ピピピッピピピッ・・・電子体温計の終了を知らせる電子音
『はい。見せてくれる?』
無言で体温計を渡す私。 カルテにスラスラ記入していく松本さん。
『はい。終了』
という松本さんに、患者として最低限の事はする私。
『ありがとうございました』
『あれ? 美穂ちゃん 他に具合悪いところあるの?』
松本さんが、私を見つめながら問いかける
『いえ、ありません』
『う~ん? 何か悩んでる?心配事かな?』
『いえ、ありません』
『美穂ちゃん、朝のしないといけないこと終わったからちょっと お話しない?』
(えっ? 何? 何話すの?)
心のなかでこだまする私の声。
『・・・はい』
『え~ そんな不安そうな顔しないで。 お話しようよ』
『うん・・・』
『美穂ちゃん午後のあたたかい時、一緒にさぁ、中庭にある噴水見に行こうか?』
『中庭? 噴水?』
『美穂ちゃん、ずっと病室だったから、知らないかな?』
『はい』
『それじゃあ、中庭に決定!!』
松本さんが、決めて何やら嬉しそうにしている・・。
午前中の時間が、ゆっくりと流れて看護師さんが、昼食の配膳とともに、投薬のある患者さんには、配膳されたトレイの隅に忘れないように置かれている。あまり食欲ないので、少量にしてくれている。

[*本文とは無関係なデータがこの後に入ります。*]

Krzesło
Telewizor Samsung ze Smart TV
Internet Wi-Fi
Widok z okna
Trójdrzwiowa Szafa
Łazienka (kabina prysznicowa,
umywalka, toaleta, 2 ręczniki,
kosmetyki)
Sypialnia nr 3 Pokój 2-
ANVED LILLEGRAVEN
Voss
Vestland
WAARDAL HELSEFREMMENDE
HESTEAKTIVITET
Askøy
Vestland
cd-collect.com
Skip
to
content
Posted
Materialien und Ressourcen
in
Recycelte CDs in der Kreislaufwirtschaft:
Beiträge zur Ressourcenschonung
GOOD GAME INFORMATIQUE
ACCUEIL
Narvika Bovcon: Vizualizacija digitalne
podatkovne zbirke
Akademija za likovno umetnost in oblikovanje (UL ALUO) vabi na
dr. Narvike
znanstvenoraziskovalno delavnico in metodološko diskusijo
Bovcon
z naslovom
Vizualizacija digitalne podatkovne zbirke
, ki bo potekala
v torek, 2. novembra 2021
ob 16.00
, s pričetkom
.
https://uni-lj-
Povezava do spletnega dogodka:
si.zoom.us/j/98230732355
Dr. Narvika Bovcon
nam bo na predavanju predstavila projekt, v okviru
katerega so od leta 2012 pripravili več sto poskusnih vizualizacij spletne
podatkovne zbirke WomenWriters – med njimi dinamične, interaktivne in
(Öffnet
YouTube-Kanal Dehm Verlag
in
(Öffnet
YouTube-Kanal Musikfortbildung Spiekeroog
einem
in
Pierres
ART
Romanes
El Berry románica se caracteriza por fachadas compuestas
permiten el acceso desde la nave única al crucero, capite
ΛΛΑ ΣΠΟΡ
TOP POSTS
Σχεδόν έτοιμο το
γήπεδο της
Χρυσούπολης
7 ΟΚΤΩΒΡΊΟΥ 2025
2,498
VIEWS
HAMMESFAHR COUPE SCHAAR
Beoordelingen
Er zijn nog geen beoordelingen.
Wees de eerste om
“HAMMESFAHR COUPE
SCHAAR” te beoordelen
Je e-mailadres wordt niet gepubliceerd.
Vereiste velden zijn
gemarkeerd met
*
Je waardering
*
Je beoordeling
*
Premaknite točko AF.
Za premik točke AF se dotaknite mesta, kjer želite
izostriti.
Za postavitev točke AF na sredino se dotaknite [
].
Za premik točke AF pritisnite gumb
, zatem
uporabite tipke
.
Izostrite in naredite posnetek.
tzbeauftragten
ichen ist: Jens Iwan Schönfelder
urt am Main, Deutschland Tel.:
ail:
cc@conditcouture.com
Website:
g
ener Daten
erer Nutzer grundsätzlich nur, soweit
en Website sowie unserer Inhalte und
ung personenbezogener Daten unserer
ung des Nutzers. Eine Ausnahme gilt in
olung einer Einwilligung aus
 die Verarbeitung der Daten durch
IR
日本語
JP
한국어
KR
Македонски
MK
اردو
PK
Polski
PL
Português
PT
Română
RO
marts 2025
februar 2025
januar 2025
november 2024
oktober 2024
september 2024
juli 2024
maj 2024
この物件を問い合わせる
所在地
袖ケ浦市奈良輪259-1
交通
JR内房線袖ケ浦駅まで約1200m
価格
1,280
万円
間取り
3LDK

少し食べて、箸の止まった美穂、薬を飲んで病室の窓から外の世界を見つめる暫くして、看護師の松本さんが病室に入ってきた。
『美穂ちゃん、これに乗って』
と、車椅子を美穂の前に向ける
『えっ? 歩けますよ』
不思議そうに、聞き返す美穂
『うん知ってる でも無理しちゃダメだから』
しかなく車椅子に座った美穂
『あら、美穂ちゃん お散歩? 良いわねぇ、お天気も良いしいってらっしゃい』
すれ違う看護師さんが声を掛けてくれる。
『はい。いってきます』
そんな私に、松本さんが車椅子を押しながら
『美穂ちゃん、中庭初めてだっけ?』
『病室と処置室、診察室しか行ったことないですよ』
素直に応える私。
『頑張っていたんだね。これからは俺が、美穂ちゃんを色々な所に連れて行ってあげるよ』
松本さんが言ってくれる。
『中庭以外に、まだ良いところが、あるんですか?』
(ん? もしかして・・美穂ちゃん、病院内だけだと思ってるのか?)
『そりゃあ、たくさんあるよ』
『へぇ~ 私きっと、行けないなぁ』
私が言うと
『行ったことがなかったら、行けばいい。したこと無いなら、やってみればいい。 美穂ちゃん』
『そんな簡単に出来ないし、行けないし、独りぼっちだもん。良いよ、このままで・・。どうせ、』
『美穂ちゃん!! それ以上言ったらダメだよ』
松本さんが、少しムキになって私を叱る。そんな話をしていたら、中庭の噴水前に着いた。松本さんはベンチに座った。2人並んで噴水を見つめる。私は、さっきの話で少しイライラしていた。折角、楽しみにしていた初めてのお散歩だったのに。
『美穂ちゃん 少し落ち着いて聞いて・・・』
松本さんが、穏やかな口調で話し始めた。
『はい』
『まず、美穂ちゃんは 独りぼっちじゃないよ。みんな美穂ちゃんが 早く良くなって。って思いながら看護させてもらってるよ』
松本さんが言う。
『それは知っています 私が言いたいのは そういうことじゃない』
『うん。そうじゃないかなぁ。とは思ったよ でも敢えてあんな言い方してみたんだ。 ごめんね』
美穂ちゃんは ひとり噴水の前まで歩いていき 何か考えている
『美穂ちゃん やっぱり戻ろう 今度は、夕陽が綺麗に見れる展望室連れて行ってあげるから』
松本さんは必死に私に問いかける
『松本さんは どうして私のために こんなにしてくれるの?他の人にもしてるの?』
『他の人にはしてないよ 美穂ちゃんだからだよ』
『・・・・』
『美穂ちゃんとお喋りしたかったんだよ』
『いつもしてるよ』
『それは お喋りじゃないよ もっと美穂ちゃんの事 知りたかったんだよ』
『どうして・・・。』
私は、松本さんの本心が知りたかった。
美穂ちゃんを よく見てみると 少し震えているような気がした。俺は慌てて 美穂ちゃんの傍に行くと 噴水の水が風向きがこっちに向いてて 美穂ちゃんは濡れていた。
『美穂ちゃん 病室戻って 着替えよ。 濡れてるよ』
『嫌、次いつ来れるかわからないから もう少しいる』
『また、連れて来てあげるから・・』
『もう少しだけ・・・』
と、言ってその場を動こうとしない 美穂ちゃん
『美穂ちゃんの事 守ってあげたいって思ったからだよ』
『いつも してくれているでしょ?』
『看護もそうだけど・・仕事としてじゃなく プライベートで男としてね』
と、言った松本さん
『えっ?』
『そりゃあ、驚くよね ごめんね急で。いつも1人で頑張っている美穂ちゃんの事 俺が守ってやりたいんだよ』
と、ポロッと告白をした松本さん。いつもどこかで肩肘を張って生きてきた私。
もう少し素直になっても良いのかなぁ。